Here, in the second embodiment, the connecting parts with respect
to the linking channels 143 are provided on the lower end parts of
the supplying manifolds 146. Accordingly, such a situation does not
easily occur that any air bubble remaining at an upper end part of
each of the supplying manifolds 146 flows from the linking channel
143 into the individual channel 138. Thus, in the second
embodiment, the upper surface of the returning manifold 147 is made
to be the curved surface 152, whereas the upper surface of the
supplying manifold 146 is made to be a plane, rather than a curved
surface.
Further, in the second embodiment, the curved surface 152 extends
up to a part, of the returning manifold 147, at which the discharge
port 147a is formed, as depicted in FIG. 12. Accordingly, the air
bubble inside the returning manifold 147 is easily discharged from
the discharge port 147a.
Furthermore, also in the second embodiment, the above-described
curved surface 152 can be formed by stacking the plurality of
plates which are formed with through holes which have different
shapes as projected in the up-down direction.

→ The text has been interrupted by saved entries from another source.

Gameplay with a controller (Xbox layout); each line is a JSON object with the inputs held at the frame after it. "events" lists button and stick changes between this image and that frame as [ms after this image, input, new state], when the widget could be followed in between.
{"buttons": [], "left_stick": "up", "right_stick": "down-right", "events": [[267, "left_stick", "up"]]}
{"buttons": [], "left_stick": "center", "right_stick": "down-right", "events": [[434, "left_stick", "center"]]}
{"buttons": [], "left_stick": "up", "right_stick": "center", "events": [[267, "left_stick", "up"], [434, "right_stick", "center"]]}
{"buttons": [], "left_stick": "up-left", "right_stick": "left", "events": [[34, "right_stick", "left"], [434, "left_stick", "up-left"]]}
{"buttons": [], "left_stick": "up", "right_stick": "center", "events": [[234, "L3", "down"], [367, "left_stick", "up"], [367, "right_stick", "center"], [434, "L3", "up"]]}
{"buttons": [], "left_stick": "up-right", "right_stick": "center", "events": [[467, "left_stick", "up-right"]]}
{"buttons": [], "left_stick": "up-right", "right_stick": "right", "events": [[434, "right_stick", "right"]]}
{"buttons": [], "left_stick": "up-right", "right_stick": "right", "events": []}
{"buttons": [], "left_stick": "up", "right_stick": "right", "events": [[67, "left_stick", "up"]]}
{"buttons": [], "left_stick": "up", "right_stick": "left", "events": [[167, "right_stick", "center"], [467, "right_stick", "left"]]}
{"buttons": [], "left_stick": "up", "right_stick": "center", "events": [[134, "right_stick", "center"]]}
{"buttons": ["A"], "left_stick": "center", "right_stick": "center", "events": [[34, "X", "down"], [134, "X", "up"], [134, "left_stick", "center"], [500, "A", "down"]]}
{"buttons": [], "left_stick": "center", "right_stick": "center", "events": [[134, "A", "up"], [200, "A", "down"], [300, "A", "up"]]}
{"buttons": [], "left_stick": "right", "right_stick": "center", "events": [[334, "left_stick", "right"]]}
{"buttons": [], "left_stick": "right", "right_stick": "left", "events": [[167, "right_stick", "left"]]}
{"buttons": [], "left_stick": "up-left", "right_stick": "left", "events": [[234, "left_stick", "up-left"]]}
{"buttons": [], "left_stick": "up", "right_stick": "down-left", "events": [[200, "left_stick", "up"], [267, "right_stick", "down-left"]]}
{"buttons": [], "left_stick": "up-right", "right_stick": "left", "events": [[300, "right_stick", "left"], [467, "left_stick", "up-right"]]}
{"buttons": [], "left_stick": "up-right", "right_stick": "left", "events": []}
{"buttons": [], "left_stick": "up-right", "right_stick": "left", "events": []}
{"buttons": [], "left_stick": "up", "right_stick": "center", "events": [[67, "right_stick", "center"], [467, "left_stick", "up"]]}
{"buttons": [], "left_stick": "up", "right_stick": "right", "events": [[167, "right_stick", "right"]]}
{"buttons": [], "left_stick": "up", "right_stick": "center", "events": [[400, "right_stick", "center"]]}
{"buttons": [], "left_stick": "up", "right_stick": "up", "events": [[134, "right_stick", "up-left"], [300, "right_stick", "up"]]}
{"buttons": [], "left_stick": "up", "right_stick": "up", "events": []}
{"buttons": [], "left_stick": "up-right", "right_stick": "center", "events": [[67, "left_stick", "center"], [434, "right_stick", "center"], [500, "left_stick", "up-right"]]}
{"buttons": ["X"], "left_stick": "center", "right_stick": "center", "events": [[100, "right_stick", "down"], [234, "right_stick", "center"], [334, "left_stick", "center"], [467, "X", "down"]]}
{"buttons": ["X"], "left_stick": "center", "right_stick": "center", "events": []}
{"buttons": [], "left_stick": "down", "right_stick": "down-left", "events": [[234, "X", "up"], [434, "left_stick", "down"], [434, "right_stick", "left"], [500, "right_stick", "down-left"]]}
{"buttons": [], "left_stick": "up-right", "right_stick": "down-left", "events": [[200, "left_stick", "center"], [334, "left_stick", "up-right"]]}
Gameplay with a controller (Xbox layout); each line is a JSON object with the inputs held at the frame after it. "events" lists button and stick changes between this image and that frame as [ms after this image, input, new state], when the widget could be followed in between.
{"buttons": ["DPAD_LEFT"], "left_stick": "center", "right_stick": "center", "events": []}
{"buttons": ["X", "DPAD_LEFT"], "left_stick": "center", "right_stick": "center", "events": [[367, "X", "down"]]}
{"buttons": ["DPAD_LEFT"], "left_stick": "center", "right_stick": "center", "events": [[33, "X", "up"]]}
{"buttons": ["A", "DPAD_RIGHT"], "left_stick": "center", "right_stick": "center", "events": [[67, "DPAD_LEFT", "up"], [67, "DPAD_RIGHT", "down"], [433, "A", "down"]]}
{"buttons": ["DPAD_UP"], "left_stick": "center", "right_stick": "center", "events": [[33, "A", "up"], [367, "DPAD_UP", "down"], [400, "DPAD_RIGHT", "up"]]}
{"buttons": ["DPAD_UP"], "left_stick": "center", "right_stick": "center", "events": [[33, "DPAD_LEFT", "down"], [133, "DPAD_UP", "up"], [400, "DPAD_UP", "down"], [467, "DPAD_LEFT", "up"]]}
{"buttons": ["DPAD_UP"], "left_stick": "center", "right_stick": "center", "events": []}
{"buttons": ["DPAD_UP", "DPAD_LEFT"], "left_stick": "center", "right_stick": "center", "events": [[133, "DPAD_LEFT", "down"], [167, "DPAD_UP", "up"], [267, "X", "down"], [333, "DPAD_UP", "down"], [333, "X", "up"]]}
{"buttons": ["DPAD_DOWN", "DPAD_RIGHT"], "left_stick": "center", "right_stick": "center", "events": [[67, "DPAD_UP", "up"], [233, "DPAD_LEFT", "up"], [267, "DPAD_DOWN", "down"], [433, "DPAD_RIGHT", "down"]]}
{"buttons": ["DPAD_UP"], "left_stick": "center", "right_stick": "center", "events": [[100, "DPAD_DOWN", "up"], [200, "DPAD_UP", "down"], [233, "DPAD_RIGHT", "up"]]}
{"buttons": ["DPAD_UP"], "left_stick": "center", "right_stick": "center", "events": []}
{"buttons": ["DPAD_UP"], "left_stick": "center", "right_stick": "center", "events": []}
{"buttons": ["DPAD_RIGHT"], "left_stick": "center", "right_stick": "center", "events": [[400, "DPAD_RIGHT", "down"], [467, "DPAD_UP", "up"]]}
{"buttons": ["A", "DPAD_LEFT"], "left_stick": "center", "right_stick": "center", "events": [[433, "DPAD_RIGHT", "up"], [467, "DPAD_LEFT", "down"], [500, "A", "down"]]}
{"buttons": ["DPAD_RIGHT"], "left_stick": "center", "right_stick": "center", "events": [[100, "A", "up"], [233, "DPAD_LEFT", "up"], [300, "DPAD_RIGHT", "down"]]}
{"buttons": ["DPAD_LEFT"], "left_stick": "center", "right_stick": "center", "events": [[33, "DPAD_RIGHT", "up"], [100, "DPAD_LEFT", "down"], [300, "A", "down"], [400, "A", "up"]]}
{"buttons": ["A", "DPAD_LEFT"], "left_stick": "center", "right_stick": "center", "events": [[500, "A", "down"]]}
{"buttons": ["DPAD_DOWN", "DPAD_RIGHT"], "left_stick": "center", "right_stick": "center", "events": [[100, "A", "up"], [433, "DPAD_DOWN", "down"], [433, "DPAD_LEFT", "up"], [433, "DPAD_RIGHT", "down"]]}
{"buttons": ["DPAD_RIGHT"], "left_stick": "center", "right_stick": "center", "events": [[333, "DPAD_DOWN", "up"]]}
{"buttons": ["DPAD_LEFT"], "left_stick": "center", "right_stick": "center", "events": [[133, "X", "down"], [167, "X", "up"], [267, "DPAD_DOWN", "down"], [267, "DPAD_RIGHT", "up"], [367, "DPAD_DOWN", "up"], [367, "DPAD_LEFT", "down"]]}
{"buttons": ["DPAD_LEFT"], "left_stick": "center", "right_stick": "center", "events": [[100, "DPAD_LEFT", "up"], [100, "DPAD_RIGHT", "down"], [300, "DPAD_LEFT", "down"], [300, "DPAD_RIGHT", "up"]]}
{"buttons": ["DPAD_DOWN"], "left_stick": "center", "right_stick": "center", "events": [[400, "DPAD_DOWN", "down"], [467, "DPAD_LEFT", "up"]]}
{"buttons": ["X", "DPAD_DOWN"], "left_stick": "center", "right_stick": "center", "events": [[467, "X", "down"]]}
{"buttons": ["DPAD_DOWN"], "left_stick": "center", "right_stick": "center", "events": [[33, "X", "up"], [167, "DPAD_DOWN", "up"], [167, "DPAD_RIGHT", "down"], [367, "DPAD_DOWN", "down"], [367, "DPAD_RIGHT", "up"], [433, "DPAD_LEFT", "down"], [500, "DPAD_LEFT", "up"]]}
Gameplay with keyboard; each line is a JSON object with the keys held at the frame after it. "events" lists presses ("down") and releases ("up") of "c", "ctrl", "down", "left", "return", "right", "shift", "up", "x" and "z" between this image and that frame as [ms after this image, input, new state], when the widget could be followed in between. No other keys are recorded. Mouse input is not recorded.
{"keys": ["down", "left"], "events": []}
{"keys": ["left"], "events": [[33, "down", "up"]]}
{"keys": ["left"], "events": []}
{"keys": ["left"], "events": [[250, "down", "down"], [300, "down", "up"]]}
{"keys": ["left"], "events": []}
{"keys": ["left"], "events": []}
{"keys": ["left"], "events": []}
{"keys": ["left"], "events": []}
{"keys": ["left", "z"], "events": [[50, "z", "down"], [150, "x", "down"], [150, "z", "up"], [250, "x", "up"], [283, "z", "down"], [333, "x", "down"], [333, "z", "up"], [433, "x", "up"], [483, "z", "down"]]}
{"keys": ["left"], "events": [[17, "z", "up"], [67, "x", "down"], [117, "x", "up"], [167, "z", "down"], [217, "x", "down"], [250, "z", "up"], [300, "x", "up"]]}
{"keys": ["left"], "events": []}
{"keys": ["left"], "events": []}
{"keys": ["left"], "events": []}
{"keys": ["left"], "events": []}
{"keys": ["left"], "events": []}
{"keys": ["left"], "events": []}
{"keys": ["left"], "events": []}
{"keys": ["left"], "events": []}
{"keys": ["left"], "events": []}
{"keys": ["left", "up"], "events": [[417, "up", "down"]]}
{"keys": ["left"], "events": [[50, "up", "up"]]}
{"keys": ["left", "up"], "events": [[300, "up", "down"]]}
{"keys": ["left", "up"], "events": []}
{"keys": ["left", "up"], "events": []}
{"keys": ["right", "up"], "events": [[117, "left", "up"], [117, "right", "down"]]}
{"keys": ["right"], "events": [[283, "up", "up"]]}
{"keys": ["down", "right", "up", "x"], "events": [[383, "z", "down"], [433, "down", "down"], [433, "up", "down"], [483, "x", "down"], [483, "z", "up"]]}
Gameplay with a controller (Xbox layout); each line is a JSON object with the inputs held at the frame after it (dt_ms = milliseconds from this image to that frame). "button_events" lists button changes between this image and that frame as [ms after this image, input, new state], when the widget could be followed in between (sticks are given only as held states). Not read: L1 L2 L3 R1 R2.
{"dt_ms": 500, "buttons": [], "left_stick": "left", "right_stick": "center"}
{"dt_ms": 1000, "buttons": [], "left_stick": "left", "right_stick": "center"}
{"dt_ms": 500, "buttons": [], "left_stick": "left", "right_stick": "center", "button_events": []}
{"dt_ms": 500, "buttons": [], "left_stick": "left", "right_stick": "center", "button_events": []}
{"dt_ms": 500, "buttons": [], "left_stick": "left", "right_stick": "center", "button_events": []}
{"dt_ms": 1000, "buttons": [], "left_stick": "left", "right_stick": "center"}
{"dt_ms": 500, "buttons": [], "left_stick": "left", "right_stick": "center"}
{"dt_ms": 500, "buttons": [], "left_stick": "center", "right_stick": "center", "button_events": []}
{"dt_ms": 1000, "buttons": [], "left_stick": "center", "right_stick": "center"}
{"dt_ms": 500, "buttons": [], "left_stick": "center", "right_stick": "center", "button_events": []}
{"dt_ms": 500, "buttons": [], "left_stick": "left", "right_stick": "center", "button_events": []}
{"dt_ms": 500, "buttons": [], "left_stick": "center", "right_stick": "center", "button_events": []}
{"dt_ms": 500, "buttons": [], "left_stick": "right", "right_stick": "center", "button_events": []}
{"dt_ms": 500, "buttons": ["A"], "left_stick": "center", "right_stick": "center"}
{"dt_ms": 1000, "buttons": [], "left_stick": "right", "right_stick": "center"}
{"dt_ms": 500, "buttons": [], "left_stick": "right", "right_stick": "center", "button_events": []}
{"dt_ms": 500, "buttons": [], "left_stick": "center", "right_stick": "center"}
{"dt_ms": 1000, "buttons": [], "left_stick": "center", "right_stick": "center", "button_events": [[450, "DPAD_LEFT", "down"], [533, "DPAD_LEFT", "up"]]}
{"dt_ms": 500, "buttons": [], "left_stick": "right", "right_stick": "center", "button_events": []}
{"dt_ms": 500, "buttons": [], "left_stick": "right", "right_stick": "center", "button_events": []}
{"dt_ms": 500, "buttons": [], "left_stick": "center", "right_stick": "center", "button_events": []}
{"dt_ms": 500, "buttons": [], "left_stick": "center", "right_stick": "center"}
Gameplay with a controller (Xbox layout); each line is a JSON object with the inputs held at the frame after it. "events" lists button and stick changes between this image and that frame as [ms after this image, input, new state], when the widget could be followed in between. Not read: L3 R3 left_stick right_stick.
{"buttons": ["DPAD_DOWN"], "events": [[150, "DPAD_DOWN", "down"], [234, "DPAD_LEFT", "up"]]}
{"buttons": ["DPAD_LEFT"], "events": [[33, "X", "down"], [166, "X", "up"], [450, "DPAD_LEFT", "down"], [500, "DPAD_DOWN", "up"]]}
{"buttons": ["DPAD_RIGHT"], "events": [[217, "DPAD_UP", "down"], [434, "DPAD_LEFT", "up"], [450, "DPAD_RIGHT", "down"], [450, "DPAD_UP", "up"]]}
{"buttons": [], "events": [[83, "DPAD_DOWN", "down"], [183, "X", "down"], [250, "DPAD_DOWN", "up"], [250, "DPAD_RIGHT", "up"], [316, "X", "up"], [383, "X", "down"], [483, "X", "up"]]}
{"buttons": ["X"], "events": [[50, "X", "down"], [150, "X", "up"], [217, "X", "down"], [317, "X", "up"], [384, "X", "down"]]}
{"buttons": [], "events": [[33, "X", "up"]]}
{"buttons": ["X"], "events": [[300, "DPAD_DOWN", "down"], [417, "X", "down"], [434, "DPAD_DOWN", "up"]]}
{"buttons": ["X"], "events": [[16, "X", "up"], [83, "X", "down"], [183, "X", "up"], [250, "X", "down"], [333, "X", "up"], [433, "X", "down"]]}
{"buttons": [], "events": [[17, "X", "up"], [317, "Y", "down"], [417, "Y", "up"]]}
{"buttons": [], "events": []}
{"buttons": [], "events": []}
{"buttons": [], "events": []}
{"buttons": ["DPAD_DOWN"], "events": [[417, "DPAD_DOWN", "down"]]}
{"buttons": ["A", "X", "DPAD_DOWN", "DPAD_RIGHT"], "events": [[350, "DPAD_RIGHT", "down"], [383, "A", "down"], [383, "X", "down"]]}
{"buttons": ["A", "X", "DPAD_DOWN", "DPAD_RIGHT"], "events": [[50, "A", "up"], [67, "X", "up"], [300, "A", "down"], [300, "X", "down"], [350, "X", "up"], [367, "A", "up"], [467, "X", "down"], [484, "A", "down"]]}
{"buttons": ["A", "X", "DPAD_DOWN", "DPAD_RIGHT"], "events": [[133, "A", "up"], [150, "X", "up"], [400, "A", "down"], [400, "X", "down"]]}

Although the first and second embodiments of the present disclosure
have been explained in the foregoing, the present disclosure is not
limited to or restricted by the first and second embodiments;
rather, various kinds of changes may be made on the present
disclosure, within the scope of the claims.
In the first embodiment, the curved surface 51 of the supplying
manifold 46, the curved surface 52a, 52b of the returning manifold
47 and the curved surface 53 of the bypass channel 48 are all
located at a same height. The present disclosure, however, is not
limited or restricted by this configuration.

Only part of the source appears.